A Project to Come

I have started work on a Blog project that I’m entitling “Catechesis Project.” It is to be a slow writing of catechetical materials designed for those inquiring into Orthodoxy. There is a wealth of material out there, and I use everything I can get my hands on, but I still haven’t found any one thing that does some of what I would like to be able to do with Inquirers and Catechumens in my parish.

I am setting up a blog site where the work will be available for reading and comments (I hope to have many helpful, including questions – if it’s not answering questions then it’s not doing it’s job).

I am only in the initial stages of its construction but would appreciate your prayers for me as I take this on. I have no idea how long it will become or what it’s final use will be – though I have thoughts on the subject. Time and God’s good grace will make all things clear. But pray for this work. I will be publishing links to it in the near future. Thank you!
----
REQUEST A: Please pull out every line of the listing that contains the string "alto", treating uppercase and lowercase as different.

PROVIDED INFORMATION:
----
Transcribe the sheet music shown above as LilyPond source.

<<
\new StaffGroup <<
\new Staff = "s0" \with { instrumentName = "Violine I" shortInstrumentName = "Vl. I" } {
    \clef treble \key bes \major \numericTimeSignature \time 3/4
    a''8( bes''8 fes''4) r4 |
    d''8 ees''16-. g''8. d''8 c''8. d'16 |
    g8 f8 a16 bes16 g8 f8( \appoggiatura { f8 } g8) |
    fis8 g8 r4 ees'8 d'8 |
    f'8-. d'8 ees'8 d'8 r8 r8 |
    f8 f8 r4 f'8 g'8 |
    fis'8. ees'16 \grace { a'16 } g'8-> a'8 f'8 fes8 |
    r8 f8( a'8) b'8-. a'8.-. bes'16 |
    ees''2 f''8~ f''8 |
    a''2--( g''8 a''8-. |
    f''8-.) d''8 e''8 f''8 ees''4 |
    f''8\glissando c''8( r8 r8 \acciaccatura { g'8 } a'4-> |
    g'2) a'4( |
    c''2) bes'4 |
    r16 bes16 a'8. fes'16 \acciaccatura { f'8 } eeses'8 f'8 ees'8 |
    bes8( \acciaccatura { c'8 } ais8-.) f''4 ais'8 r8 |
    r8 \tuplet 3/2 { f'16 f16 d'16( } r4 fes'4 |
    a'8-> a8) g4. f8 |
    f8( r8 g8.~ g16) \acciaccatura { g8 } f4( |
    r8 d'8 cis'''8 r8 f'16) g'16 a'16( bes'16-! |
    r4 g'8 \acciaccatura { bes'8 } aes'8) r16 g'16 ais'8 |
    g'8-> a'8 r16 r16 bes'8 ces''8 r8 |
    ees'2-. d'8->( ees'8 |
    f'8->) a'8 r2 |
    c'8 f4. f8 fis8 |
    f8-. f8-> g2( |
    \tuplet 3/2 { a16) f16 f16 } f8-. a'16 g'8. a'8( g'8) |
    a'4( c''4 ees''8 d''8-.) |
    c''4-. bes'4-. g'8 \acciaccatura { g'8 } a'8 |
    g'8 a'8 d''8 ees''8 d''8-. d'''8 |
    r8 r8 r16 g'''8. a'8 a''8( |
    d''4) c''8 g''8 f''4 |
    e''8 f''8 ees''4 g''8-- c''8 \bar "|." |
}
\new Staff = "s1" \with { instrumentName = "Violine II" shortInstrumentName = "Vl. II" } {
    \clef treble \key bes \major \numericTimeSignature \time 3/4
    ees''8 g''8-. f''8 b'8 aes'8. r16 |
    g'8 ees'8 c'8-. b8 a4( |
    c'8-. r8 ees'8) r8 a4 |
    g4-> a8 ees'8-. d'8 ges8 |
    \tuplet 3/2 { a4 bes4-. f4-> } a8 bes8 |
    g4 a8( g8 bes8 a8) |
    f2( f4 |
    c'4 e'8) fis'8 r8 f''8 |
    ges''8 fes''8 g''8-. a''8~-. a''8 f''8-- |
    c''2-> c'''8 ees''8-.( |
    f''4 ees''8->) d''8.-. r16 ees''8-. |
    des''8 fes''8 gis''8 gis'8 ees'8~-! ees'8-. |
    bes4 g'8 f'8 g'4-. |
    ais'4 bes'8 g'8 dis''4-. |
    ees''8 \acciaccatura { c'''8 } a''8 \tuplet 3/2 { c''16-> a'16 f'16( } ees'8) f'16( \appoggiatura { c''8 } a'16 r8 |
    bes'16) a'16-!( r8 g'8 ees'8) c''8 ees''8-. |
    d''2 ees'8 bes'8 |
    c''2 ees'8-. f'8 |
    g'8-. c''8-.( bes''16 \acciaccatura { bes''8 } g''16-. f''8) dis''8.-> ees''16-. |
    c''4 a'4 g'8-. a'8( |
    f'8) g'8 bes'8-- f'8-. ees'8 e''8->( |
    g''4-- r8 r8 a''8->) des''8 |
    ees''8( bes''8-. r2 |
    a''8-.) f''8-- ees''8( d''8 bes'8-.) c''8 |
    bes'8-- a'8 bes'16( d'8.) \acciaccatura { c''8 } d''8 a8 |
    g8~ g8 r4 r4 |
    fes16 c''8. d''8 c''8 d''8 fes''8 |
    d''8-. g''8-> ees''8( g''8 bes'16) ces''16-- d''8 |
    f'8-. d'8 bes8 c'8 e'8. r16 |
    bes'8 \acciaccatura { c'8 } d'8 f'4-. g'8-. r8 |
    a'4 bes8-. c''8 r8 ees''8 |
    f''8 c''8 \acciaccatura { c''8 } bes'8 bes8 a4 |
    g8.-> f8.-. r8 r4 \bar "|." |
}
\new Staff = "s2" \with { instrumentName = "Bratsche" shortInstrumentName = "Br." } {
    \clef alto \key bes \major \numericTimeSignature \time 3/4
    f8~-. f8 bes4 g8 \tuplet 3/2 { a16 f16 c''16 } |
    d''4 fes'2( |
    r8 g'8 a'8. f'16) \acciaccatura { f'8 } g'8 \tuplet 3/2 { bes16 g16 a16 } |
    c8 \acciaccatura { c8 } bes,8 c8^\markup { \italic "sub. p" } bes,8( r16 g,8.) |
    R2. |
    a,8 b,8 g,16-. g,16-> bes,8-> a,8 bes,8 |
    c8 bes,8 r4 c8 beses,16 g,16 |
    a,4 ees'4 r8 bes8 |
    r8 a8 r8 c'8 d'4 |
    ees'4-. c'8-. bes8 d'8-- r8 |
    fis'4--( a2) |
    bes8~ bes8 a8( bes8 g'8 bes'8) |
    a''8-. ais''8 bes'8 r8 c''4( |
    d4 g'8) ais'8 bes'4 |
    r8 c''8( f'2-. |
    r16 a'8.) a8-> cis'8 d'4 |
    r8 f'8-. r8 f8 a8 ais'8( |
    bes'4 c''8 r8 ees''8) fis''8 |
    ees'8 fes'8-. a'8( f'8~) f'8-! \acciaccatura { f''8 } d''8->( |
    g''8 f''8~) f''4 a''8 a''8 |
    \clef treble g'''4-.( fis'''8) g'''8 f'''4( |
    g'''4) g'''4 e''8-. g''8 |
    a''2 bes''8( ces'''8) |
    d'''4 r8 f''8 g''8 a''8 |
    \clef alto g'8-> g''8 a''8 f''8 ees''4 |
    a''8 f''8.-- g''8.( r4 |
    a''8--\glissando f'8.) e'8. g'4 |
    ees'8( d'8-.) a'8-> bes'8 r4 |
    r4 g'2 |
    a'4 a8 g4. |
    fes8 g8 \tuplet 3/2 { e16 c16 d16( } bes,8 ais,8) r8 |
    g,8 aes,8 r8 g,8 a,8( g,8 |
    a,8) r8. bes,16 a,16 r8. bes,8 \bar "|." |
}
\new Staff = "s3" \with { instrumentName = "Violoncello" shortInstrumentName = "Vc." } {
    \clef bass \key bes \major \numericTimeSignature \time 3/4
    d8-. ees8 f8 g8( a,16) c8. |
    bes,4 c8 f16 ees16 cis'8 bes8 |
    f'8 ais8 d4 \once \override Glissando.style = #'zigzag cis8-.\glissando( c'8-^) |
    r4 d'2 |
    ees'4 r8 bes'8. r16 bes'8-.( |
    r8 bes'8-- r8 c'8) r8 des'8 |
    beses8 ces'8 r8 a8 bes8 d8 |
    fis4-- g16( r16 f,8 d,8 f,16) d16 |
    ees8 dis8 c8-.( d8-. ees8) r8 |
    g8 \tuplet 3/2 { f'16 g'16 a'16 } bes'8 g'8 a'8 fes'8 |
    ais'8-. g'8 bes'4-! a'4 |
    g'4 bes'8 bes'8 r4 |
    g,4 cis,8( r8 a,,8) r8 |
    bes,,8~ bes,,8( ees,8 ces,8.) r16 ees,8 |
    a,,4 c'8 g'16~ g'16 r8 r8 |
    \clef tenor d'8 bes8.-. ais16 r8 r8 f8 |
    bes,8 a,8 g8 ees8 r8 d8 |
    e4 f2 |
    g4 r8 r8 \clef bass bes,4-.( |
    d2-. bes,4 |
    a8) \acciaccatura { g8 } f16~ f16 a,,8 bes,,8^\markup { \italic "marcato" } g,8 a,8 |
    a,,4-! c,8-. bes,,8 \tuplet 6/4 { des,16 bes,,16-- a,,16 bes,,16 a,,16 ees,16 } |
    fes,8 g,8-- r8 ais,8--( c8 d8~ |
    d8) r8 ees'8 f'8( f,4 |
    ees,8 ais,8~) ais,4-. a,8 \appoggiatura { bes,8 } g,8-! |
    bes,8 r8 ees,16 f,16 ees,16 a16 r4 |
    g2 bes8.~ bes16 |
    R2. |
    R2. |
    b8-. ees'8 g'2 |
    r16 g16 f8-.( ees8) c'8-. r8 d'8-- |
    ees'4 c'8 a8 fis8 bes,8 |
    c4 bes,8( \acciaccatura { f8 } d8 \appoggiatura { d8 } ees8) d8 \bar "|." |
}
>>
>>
----
REQUEST B: From the Catechesis Project announcement, reproduce the passage that opens with the words "I have started" and closes with "doing it’s job).", swapping "Inquirers" for "Seekers".

FULL RESPONSE A:
    \clef alto \key bes \major \numericTimeSignature \time 3/4
    \clef alto g'8-> g''8 a''8 f''8 ees''4 |

FULL RESPONSE B:
I have started work on a Blog project that I’m entitling “Catechesis Project.” It is to be a slow writing of catechetical materials designed for those inquiring into Orthodoxy. There is a wealth of material out there, and I use everything I can get my hands on, but I still haven’t found any one thing that does some of what I would like to be able to do with Seekers and Catechumens in my parish.

I am setting up a blog site where the work will be available for reading and comments (I hope to have many helpful, including questions – if it’s not answering questions then it’s not doing it’s job).